Successful NULL_RDs always leave the core in the NULL state. Unsuccessful NULL_RDs or ones converted to NOPs do not change the core state.
This starts a tag switch transaction. The POW hardware completes the tag switch transaction later when it clears the pending switch bit for the core (refer to Section 5.5 for more information onPOW tag switch-pending indications). An exception is a SWTAG to NULL, whose completion POW hardware never transmits. A SWTAG must not be used when switching from the NULL state.
● A SWTAG from an ATOMIC tag releases the ATOMIC tag immediately once the tag switch transaction starts, perhaps long before the SWTAG transaction completes.
● A SWTAG to an ATOMIC tag completes when the work acquires the new ATOMIC tag. At most one piece of work holds an ATOMIC tag at any time. The FIFO order is the acquisition order for the tag.
● A SWTAG from an ORDERED tag cannot complete until all work ordered earlier in the old tag's FIFO start a SWTAG transaction.
● A SWTAG to an ORDERED tag occurs immediately when switching from an ATOMIC or NULL tag, and occurs once the ordering constraints of the old tag are met when switching from an ORDERED tag.
SWTAG_FULL(new_tag_type,new_tag, new_wqp, new_grp)
This is identical to SWTAG, except that the transaction additionally updates the work-queue pointer (new_wqp) and 4-bit group identifier (new_grp) for the work that is held in the POW. SWTAG_FULL must be used for all switches from the NULL state.
The POW hardware never interprets or uses the work-queue pointer supplied in this transaction, but it may deliver it to software later to complete a GET_WORK.
The POW hardware stores <35:3> of the work-queue pointer. SWTAG_FULL must not be used for switches to NULL.
This executes a deschedule transaction. When the no_sched bit is set on DESCHED (or SWTAG_DESCHED) operations, the POW hardware does not schedule the packet to a core until a subsequent CLEAR_NSCHED operation clears the no_sched bit for the POW entry. The POW entry can be determined with a POW status load with get_cur=1 prior to the DESCHED (refer to Section 5.11.1). The index field in <50:40> identifies the POW ID.
Note that it is recommended that the core be in ATOMIC state rather than ORDERED state at the time of the DESCHED. (See the “POW Performance Considerations” on page 243, below.)

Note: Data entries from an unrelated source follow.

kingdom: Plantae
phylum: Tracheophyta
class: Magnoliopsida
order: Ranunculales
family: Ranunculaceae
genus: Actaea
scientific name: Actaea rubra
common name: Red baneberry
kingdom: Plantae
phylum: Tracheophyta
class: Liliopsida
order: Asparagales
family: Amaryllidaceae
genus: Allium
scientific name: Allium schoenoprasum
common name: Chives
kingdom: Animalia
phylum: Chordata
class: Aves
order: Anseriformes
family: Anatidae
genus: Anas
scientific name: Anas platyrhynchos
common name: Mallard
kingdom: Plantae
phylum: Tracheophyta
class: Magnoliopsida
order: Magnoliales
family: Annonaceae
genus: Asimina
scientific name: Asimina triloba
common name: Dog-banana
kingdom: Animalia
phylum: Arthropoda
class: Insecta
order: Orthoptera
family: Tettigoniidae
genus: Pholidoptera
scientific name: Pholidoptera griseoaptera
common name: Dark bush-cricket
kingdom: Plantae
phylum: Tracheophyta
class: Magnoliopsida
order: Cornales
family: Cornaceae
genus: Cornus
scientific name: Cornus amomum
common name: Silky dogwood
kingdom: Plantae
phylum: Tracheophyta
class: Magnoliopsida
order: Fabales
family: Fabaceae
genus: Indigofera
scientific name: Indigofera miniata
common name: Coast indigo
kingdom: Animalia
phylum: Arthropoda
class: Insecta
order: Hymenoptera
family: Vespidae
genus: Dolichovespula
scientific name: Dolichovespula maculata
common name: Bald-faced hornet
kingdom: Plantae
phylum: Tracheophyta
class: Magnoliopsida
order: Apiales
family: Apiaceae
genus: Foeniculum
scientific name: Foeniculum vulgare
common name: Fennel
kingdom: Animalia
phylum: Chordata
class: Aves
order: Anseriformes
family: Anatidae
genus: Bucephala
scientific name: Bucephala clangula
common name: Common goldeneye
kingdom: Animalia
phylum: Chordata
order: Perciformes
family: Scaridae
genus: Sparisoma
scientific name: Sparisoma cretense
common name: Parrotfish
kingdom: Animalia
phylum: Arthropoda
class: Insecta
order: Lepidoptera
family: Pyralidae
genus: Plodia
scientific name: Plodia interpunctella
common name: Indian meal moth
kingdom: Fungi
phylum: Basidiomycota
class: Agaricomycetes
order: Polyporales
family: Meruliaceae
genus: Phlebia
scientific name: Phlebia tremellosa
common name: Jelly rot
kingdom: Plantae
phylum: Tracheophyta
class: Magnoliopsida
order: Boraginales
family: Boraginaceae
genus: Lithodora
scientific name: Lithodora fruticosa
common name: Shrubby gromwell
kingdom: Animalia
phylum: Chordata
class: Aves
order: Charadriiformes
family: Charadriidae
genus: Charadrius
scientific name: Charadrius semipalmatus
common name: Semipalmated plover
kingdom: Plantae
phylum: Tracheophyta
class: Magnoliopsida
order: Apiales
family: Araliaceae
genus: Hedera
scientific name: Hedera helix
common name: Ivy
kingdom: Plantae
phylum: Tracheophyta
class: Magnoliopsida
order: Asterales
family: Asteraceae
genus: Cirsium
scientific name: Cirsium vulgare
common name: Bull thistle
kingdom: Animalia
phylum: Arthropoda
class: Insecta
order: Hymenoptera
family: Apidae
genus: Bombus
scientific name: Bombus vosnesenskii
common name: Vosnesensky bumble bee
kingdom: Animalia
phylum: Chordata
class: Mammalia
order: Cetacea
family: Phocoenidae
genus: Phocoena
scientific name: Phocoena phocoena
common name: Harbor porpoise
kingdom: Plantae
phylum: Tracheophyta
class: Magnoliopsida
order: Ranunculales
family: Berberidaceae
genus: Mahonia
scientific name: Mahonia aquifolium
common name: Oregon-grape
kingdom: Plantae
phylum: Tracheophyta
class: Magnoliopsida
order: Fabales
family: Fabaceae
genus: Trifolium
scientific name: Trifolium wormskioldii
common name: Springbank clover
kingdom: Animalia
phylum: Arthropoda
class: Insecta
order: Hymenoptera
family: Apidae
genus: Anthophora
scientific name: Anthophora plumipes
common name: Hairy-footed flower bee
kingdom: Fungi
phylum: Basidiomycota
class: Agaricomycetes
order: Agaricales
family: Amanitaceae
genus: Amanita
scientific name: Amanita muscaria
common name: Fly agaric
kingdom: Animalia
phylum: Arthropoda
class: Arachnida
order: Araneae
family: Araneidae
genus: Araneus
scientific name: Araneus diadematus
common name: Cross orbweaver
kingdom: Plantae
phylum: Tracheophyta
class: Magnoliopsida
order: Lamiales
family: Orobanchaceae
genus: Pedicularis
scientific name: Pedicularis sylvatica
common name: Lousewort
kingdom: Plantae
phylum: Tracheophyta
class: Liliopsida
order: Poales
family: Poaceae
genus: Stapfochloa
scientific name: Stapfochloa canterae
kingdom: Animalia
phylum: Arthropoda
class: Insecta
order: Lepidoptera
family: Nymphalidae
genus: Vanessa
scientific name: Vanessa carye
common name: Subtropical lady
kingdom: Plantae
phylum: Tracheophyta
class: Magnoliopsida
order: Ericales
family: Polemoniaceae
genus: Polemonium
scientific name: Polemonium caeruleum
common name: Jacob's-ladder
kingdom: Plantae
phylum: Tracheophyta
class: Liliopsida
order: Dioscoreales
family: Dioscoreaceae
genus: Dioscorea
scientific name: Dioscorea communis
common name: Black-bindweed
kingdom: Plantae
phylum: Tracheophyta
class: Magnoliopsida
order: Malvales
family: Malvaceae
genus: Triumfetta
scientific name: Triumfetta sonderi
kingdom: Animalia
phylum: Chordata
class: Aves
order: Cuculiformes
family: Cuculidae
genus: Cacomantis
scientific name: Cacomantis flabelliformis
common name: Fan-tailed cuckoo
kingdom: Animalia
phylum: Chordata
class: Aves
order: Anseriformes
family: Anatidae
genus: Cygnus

SWTAG_DESCHED(new_tag_type, new_tag, new_grp, no_sched)
This is identical to a SWTAG followed by a DESCHED, except that it also updates the group identifier. It must follow the same start rules as does SWTAG (shown in Figure 5–2 on page 224). SWTAG_DESCHED is well-suited for transferring work from one group to another - work pipelining.
UPD_WQP_GRP (new_wqp, new_grp)
Update the work-queue pointer (new_wqp) and group identifier (new_grp) for the work that is held in the POW.
CLR_NSCHED (wqp, index)
Clears the nosched bit for the POW entry selected by index. CLR_NSCHED is a NOP under any the following conditions:
● the POW entry is not on a deschedule list, or
● the wqp in the POW entry does not match the supplied wqp Before initiating a CLR_NSCHED operation, software must guarantee that all *DESCHEDs and CLR_NSCHEDs are complete. software can read the pend_desched and pend_nosched_clr bits via POW status loads to determine when these conditions are true. (Refer to Sections 5.8 and 5.11.1 for more details on POW status loads.)
After a CLR_NSCHED operation, software must guarantee that the CLR_NSCHED is complete before issuing any subsequent POW operations. It can do this by checking the pend_nosched_clr via POW status reads.
Note also that index will typically be determined by POW status loads prior to the *DESCHED that set the no_sched bit. A POW status load with get_cur=1 returns the index field in <50:40>.